▸ ОТРЫВОК ТЕКСТА
▬▬▬

А случилось все это так.

5 сентября 1942 года, как известно, был самым тяжелым и самым страшным днем обороны Марухского перевала. Шел смертельный бой с егерями. Прорвав нашу оборону, они ворвались в боевые порядки 808-го стрелкового полка. Тускло светилось небо, окутанное пороховым дымом. Мрачные громады скал, казалось, вздрагивали от непрерывного грохота боя. Егерям удалось ворваться в расположение штаба полка. Отражать яростную контратаку пришлось всем: и тем, кто был на передовой линии, и раненым, и больным, находившимся в медсанбате. Среди тяжело больных был и политрук 8-й роты Григорий Ломидзе. Он уже несколько дней находился в тяжелом состоянии от тропической малярии.

Но и ему пришлось взять из рук убитого солдата пулемет, Напрягая последние силы, комиссар непрерывно строчил из пулемета, посылая смерть в ряды немецких егерей. Раскаленный пулемет умолкал лишь тогда, когда Ломидзе терял сознание. Очнувшись, он снова продолжал стрелять, хотя рядом с ним уже никого не осталось в живых. Этот день казался вечностью...

▬▬▬

▸ ЗАДАНИЯ
1 - Опираясь на текст об обороне Марухского перевала, объясните, почему раскаленный пулемет Ломидзе время от времени умолкал.
2 - Приведите без изменений фрагмент текста об обороне Марухского перевала от слов «А случилось все» до слов «от тропической малярии.» включительно.
3 - Напишите продолжение текста об обороне Марухского перевала, начиная сразу после его последней фразы.

▬▬▬

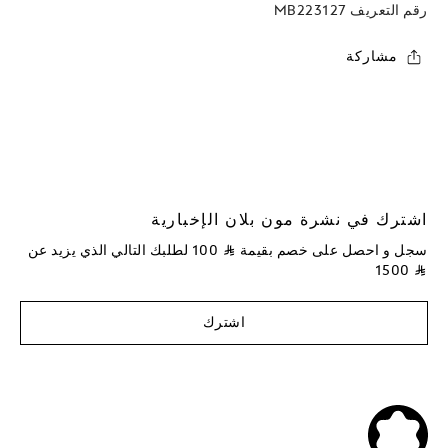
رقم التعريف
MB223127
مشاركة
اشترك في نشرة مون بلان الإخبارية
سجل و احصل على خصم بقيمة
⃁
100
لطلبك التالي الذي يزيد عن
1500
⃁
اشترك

▬▬▬

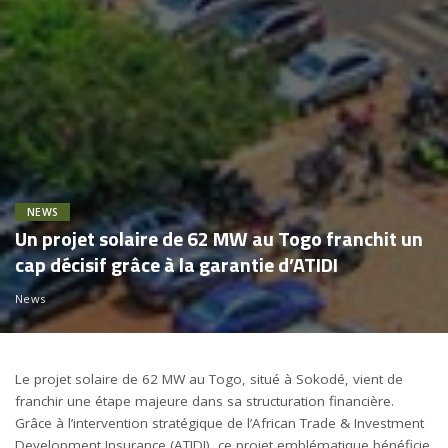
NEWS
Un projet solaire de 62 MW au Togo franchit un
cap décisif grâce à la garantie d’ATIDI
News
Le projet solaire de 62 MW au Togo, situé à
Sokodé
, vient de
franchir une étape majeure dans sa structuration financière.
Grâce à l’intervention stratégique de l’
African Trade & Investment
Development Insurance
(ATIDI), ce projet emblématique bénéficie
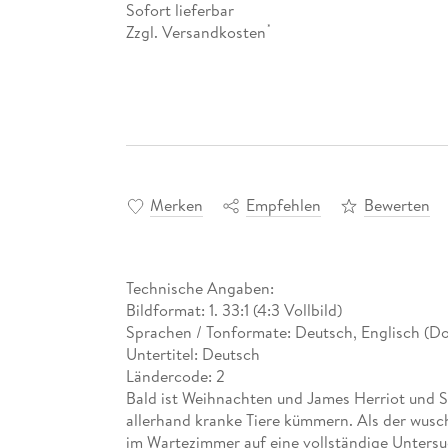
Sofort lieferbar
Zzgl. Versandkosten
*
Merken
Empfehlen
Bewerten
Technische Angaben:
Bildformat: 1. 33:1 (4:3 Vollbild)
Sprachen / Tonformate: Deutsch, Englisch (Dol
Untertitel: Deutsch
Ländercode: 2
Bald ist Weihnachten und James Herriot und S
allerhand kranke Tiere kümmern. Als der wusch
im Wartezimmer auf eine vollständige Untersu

▬▬▬

▸ РЕШЕНИЯ ЗАДАНИЙ
1 - Пулемет умолкал лишь тогда, когда Ломидзе терял сознание. Очнувшись, он снова продолжал стрелять.

2 -
А случилось все это так.

5 сентября 1942 года, как известно, был самым тяжелым и самым страшным днем обороны Марухского перевала. Шел смертельный бой с егерями. Прорвав нашу оборону, они ворвались в боевые порядки 808-го стрелкового полка. Тускло светилось небо, окутанное пороховым дымом. Мрачные громады скал, казалось, вздрагивали от непрерывного грохота боя. Егерям удалось ворваться в расположение штаба полка. Отражать яростную контратаку пришлось всем: и тем, кто был на передовой линии, и раненым, и больным, находившимся в медсанбате. Среди тяжело больных был и политрук 8-й роты Григорий Ломидзе. Он уже несколько дней находился в тяжелом состоянии от тропической малярии.

3 -
Бойцы, которые вели оборону на соседней высоте, видели, как рядом с политруком разорвалось несколько мин и пулемет Ломидзе умолк. Наступили сумерки, и высоту, на которой сражался Ломидзе, заняли немцы...

Ни у кого не было сомнений, что политрук погиб смертью героя.

За отвагу при обороне Марухского перевала политрук 8-й роты Григорий Алексеевич Ломидзе был посмертно награжден орденом Красной Звезды.

Такую историю мы со слов участников боев рассказали Григорию Алексеевичу. Он подтвердил ее и дополнил наш рассказ.

В ту страшную ночь 6 сентября 1942 года больного, контуженного и тяжело раненного, находившегося в бессознательном состоянии политрука немцы взяли в плен л направили в Карачаевок, а затем в Черкесск. Здесь, немного окрепнув, он бежал из лагеря. Однако снова был схвачен. В Винницкой области ему, почти слепому человеку вместе с группой советских воинов удалось вторично бежать из лагеря смерти. В одной крестьянской семье его вылечили. И он снова сражался – вначале в партизанском отряде, затем в составе Советской Армии воевал под Либавой и Клайпедой, штурмовал Кенигсберг...

А приказ о награждении Ломидзе лишь недавно был найден в архивах Министерства обороны СССР.

Уже после восхождения в торжественной обстановке военный комиссар Грузинской ССР полковник В. Муресидзе вручил Григорию Ломидзе орден Красной Звезды. Через 21 год награда нашла владельца.

Ломидзе и сейчас работает начальником цеха главного предприятия Тбилисского объединения обувного производства.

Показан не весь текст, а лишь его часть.